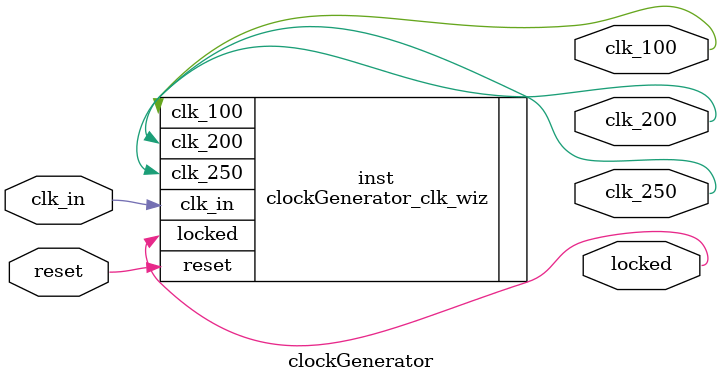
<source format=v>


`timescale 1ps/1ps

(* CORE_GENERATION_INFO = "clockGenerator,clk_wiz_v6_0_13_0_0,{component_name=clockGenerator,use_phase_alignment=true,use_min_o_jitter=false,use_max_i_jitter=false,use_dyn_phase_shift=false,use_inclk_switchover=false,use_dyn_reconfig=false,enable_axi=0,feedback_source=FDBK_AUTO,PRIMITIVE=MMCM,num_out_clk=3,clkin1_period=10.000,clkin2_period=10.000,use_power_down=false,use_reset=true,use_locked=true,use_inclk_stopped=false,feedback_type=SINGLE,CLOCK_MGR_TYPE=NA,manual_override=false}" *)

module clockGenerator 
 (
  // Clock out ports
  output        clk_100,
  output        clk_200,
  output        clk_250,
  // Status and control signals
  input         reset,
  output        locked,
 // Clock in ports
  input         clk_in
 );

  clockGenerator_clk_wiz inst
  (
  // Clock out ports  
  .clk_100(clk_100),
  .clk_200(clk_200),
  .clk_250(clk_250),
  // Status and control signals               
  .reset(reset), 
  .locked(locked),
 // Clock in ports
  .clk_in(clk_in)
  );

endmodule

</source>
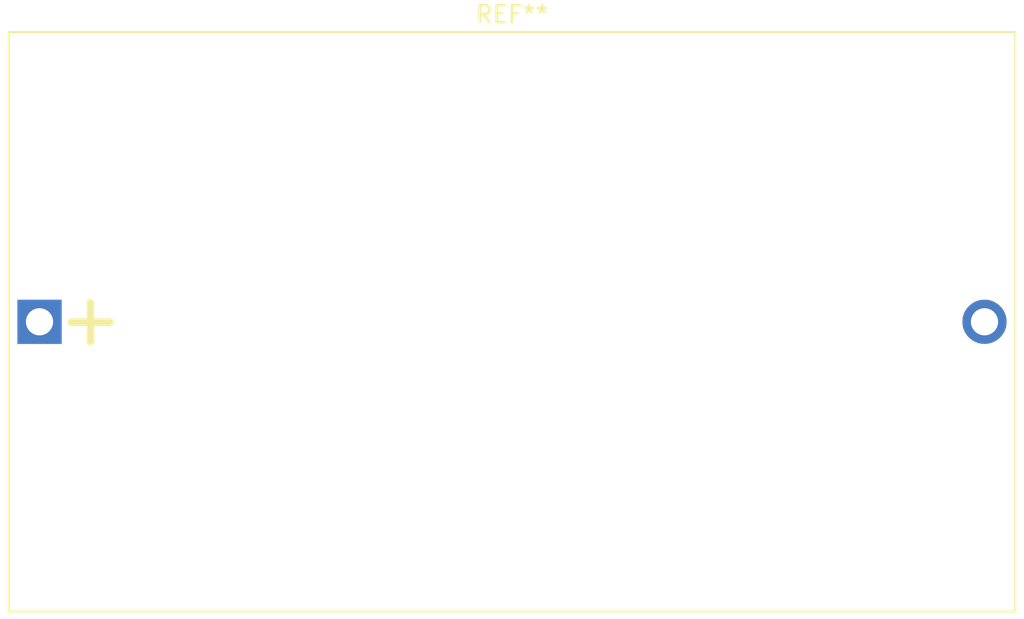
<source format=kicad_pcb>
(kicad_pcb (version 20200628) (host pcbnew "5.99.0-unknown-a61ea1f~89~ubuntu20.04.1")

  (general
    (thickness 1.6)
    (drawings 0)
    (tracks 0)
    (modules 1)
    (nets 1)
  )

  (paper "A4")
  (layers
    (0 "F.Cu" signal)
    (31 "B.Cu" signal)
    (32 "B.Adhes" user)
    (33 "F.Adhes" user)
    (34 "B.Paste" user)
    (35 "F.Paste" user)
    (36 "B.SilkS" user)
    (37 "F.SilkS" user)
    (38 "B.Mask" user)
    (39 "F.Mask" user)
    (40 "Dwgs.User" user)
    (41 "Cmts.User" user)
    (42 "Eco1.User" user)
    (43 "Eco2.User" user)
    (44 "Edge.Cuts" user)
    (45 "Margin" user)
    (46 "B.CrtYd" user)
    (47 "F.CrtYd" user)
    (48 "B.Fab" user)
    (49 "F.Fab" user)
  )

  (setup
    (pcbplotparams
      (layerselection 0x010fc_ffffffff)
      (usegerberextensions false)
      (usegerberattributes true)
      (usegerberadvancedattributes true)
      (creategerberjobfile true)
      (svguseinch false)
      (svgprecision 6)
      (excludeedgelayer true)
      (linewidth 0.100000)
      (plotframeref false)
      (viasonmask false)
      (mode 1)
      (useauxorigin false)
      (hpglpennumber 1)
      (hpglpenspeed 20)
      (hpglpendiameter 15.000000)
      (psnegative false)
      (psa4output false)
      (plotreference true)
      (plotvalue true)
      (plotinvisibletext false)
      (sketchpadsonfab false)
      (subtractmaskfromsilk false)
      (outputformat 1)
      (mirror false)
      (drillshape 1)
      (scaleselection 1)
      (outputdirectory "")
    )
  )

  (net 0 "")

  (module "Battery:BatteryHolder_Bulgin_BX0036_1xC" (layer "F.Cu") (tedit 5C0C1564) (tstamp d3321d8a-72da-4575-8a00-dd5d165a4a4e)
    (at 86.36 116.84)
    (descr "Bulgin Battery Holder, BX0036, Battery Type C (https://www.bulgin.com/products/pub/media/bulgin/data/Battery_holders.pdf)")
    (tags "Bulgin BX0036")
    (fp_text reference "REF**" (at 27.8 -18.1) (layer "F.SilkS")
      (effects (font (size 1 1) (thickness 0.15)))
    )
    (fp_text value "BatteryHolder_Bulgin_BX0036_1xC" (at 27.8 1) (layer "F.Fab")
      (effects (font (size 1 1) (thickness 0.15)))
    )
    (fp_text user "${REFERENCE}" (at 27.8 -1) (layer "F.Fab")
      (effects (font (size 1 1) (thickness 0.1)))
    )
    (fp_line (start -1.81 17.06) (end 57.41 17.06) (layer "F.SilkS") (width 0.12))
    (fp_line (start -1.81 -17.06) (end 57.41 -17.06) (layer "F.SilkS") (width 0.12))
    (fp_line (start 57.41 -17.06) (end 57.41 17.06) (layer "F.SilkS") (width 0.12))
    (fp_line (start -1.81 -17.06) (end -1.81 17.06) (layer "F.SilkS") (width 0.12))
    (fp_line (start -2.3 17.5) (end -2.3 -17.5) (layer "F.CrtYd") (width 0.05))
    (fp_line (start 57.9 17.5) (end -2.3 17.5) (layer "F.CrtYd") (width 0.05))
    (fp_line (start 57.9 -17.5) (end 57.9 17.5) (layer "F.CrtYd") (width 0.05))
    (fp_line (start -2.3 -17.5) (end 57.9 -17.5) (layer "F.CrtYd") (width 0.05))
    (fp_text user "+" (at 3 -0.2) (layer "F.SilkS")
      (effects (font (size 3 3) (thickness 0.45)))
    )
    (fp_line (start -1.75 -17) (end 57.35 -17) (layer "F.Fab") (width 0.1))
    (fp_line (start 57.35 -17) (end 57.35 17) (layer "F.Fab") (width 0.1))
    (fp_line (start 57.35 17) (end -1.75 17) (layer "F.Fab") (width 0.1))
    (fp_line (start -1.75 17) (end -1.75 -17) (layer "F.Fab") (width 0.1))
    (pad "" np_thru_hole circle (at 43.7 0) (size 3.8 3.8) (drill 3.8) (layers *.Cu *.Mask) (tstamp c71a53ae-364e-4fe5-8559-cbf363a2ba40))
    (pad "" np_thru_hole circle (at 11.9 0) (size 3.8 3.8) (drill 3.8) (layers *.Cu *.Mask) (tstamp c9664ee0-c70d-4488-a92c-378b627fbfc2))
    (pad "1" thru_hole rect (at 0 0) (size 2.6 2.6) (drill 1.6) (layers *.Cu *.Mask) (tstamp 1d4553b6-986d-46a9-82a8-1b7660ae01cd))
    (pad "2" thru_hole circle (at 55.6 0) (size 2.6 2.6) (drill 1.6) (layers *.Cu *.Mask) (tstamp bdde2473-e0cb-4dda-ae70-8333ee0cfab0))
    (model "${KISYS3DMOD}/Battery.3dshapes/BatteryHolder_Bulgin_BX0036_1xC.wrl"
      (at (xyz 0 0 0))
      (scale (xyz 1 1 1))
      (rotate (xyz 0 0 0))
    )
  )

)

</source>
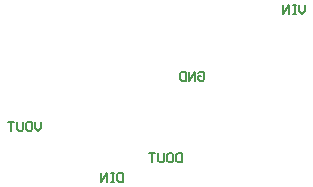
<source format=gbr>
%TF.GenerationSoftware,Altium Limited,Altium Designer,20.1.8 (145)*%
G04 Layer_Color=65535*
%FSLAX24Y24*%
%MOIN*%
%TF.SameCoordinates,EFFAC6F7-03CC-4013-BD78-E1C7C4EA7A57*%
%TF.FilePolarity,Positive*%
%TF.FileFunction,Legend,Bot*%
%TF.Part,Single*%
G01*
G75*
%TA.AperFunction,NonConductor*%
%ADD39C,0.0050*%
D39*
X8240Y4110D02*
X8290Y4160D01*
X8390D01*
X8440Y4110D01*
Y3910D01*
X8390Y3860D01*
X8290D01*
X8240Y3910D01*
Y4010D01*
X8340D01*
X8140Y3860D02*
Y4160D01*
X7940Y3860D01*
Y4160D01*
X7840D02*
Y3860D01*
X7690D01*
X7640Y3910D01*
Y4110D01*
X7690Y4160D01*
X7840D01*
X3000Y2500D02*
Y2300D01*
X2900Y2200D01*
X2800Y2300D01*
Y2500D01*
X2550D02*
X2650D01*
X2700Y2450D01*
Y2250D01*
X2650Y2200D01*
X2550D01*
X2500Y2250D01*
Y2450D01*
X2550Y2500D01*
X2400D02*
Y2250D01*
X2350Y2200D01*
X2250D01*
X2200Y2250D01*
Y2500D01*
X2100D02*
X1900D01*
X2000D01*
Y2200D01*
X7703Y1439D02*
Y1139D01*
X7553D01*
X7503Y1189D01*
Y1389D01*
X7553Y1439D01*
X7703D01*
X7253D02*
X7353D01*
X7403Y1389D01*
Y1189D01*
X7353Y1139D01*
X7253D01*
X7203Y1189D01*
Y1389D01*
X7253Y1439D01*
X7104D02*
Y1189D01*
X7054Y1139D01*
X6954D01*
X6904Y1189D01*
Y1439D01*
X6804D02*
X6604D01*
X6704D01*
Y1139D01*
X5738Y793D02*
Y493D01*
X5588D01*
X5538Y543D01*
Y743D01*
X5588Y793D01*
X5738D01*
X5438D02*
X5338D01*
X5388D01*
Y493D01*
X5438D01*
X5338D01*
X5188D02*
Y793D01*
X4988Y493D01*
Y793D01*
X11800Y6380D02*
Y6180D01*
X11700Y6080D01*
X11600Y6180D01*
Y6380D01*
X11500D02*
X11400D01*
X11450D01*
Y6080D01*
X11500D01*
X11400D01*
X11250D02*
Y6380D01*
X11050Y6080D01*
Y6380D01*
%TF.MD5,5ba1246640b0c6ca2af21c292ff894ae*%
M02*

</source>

...

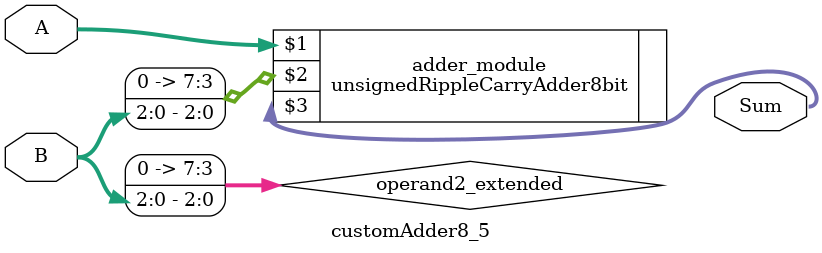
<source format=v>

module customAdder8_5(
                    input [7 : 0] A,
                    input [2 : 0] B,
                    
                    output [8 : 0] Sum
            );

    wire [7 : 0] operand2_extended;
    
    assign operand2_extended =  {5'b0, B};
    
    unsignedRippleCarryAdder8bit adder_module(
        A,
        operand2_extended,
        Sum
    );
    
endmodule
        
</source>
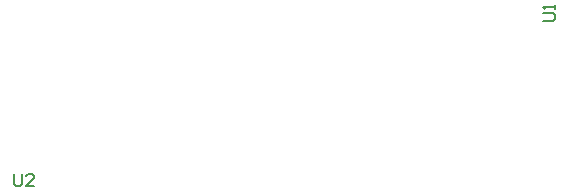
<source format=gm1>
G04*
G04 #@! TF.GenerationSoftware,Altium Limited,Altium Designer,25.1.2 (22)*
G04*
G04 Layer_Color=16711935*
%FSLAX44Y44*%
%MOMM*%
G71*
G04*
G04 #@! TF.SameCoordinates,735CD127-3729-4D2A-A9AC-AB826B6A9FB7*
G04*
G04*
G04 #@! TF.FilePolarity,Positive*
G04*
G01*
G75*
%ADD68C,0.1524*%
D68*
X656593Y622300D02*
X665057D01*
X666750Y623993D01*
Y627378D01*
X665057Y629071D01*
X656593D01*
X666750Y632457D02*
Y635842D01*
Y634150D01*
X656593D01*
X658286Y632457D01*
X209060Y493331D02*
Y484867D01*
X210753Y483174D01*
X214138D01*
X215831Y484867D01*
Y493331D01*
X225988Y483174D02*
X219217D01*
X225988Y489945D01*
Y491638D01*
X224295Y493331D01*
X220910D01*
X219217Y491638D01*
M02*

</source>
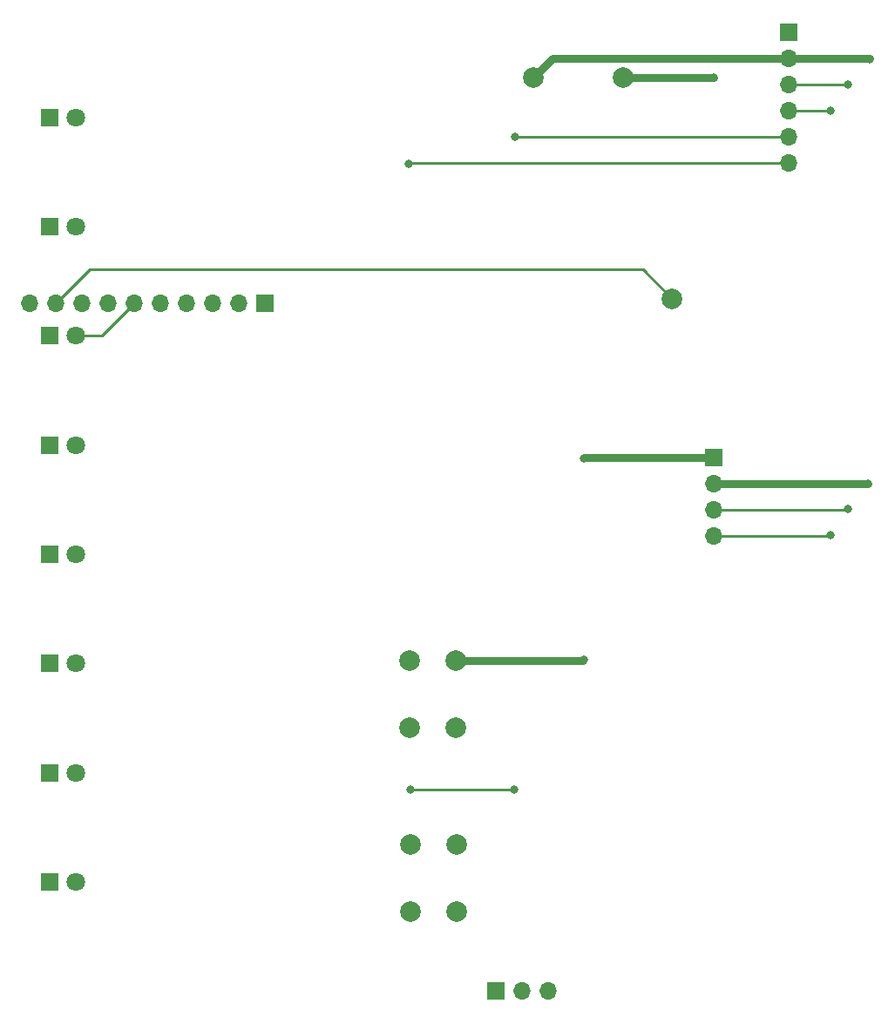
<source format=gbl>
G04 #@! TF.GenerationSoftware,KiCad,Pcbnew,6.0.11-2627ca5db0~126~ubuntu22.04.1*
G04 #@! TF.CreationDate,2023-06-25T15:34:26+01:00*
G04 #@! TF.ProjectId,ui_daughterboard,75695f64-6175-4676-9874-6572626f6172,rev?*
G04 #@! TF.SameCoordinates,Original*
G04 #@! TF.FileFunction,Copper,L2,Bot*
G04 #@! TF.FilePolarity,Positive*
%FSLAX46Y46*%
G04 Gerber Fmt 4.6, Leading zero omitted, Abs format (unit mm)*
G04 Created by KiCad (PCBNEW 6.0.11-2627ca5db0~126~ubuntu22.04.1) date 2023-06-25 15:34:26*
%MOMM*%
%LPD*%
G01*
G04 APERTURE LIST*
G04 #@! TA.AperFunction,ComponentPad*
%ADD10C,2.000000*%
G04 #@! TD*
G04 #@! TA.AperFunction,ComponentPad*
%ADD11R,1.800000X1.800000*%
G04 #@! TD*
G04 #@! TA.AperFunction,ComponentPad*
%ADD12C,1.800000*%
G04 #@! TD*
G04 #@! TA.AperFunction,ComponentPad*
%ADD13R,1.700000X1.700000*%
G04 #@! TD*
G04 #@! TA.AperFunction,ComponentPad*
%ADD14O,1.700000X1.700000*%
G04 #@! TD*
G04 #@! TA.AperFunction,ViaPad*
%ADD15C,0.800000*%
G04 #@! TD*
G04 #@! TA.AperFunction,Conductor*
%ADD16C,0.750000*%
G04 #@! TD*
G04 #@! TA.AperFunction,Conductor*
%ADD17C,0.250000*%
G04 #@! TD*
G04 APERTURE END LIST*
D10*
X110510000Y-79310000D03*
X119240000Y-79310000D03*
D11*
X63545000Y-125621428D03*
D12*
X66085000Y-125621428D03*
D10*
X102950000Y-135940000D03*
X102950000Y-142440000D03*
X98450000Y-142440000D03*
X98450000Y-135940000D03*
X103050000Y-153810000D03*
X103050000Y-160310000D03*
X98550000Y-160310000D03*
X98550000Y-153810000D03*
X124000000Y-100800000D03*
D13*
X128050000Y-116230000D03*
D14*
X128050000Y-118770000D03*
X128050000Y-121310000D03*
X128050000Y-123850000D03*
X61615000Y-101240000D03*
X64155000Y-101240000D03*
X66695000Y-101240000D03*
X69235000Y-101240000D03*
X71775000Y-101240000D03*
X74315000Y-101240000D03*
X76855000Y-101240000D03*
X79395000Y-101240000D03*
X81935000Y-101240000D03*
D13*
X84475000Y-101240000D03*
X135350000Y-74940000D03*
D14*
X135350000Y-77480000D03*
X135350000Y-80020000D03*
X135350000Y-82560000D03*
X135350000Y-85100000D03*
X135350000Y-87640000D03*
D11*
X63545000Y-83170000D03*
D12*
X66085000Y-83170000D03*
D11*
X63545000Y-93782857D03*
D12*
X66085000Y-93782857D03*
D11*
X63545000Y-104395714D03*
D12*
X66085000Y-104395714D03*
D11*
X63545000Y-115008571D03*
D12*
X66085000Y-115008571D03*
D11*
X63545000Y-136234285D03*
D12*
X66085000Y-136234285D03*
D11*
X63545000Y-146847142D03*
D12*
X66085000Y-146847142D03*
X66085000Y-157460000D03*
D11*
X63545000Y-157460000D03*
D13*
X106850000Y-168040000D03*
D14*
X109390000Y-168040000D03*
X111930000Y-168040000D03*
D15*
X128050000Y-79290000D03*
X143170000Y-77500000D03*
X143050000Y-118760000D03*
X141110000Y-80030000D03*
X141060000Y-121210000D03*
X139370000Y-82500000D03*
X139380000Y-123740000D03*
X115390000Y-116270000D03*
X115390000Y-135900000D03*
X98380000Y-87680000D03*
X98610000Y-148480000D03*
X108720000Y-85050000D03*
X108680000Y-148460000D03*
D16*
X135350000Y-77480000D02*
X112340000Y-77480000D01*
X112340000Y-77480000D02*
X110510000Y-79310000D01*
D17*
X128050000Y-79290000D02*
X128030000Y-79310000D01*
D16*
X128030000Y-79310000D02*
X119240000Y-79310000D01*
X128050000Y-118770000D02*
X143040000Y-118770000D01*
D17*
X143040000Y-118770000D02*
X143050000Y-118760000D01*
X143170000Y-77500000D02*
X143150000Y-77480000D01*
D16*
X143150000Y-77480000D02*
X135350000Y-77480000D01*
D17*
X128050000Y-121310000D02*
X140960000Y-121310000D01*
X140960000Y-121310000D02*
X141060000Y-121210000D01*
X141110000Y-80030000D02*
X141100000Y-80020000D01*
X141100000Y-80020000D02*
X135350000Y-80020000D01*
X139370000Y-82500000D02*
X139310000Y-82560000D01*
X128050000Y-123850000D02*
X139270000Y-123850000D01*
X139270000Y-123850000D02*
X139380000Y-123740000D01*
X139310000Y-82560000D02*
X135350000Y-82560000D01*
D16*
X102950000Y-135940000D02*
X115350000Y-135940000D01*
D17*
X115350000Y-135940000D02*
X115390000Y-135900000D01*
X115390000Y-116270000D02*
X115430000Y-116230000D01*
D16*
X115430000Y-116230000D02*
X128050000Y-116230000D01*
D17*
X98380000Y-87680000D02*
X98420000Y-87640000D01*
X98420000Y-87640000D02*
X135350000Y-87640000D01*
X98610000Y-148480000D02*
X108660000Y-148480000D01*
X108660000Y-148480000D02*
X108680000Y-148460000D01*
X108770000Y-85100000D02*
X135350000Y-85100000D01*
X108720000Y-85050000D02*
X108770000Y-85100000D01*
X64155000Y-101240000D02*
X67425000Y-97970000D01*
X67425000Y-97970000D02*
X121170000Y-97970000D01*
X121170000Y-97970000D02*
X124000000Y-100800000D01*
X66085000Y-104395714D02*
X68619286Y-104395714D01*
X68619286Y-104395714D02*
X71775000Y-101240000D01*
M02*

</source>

[Work request]:
Print an exact copy of the lines above, from the one containing "G04 #@! TF.SameCoordinates,735CD127-3729-4D2A-A9AC-AB826B6A9FB7*" through the one containing "X98450000Y-142440000D03*", and leave out the pictures.

[Response to the exercise]:
G04 #@! TF.SameCoordinates,735CD127-3729-4D2A-A9AC-AB826B6A9FB7*
G04*
G04*
G04 #@! TF.FilePolarity,Positive*
G04*
G01*
G75*
%ADD68C,0.1524*%
D68*
X656593Y622300D02*
X665057D01*
X666750Y623993D01*
Y627378D01*
X665057Y629071D01*
X656593D01*
X666750Y632457D02*
Y635842D01*
Y634150D01*
X656593D01*
X658286Y632457D01*
X209060Y493331D02*
Y484867D01*
X210753Y483174D01*
X214138D01*
X215831Y484867D01*
Y493331D01*
X225988Y483174D02*
X219217D01*
X225988Y489945D01*
Y491638D01*
X224295Y493331D01*
X220910D01*
X219217Y491638D01*
M02*

</source>
<source format=gbl>
G04 #@! TF.GenerationSoftware,KiCad,Pcbnew,6.0.11-2627ca5db0~126~ubuntu22.04.1*
G04 #@! TF.CreationDate,2023-06-25T15:34:26+01:00*
G04 #@! TF.ProjectId,ui_daughterboard,75695f64-6175-4676-9874-6572626f6172,rev?*
G04 #@! TF.SameCoordinates,Original*
G04 #@! TF.FileFunction,Copper,L2,Bot*
G04 #@! TF.FilePolarity,Positive*
%FSLAX46Y46*%
G04 Gerber Fmt 4.6, Leading zero omitted, Abs format (unit mm)*
G04 Created by KiCad (PCBNEW 6.0.11-2627ca5db0~126~ubuntu22.04.1) date 2023-06-25 15:34:26*
%MOMM*%
%LPD*%
G01*
G04 APERTURE LIST*
G04 #@! TA.AperFunction,ComponentPad*
%ADD10C,2.000000*%
G04 #@! TD*
G04 #@! TA.AperFunction,ComponentPad*
%ADD11R,1.800000X1.800000*%
G04 #@! TD*
G04 #@! TA.AperFunction,ComponentPad*
%ADD12C,1.800000*%
G04 #@! TD*
G04 #@! TA.AperFunction,ComponentPad*
%ADD13R,1.700000X1.700000*%
G04 #@! TD*
G04 #@! TA.AperFunction,ComponentPad*
%ADD14O,1.700000X1.700000*%
G04 #@! TD*
G04 #@! TA.AperFunction,ViaPad*
%ADD15C,0.800000*%
G04 #@! TD*
G04 #@! TA.AperFunction,Conductor*
%ADD16C,0.750000*%
G04 #@! TD*
G04 #@! TA.AperFunction,Conductor*
%ADD17C,0.250000*%
G04 #@! TD*
G04 APERTURE END LIST*
D10*
X110510000Y-79310000D03*
X119240000Y-79310000D03*
D11*
X63545000Y-125621428D03*
D12*
X66085000Y-125621428D03*
D10*
X102950000Y-135940000D03*
X102950000Y-142440000D03*
X98450000Y-142440000D03*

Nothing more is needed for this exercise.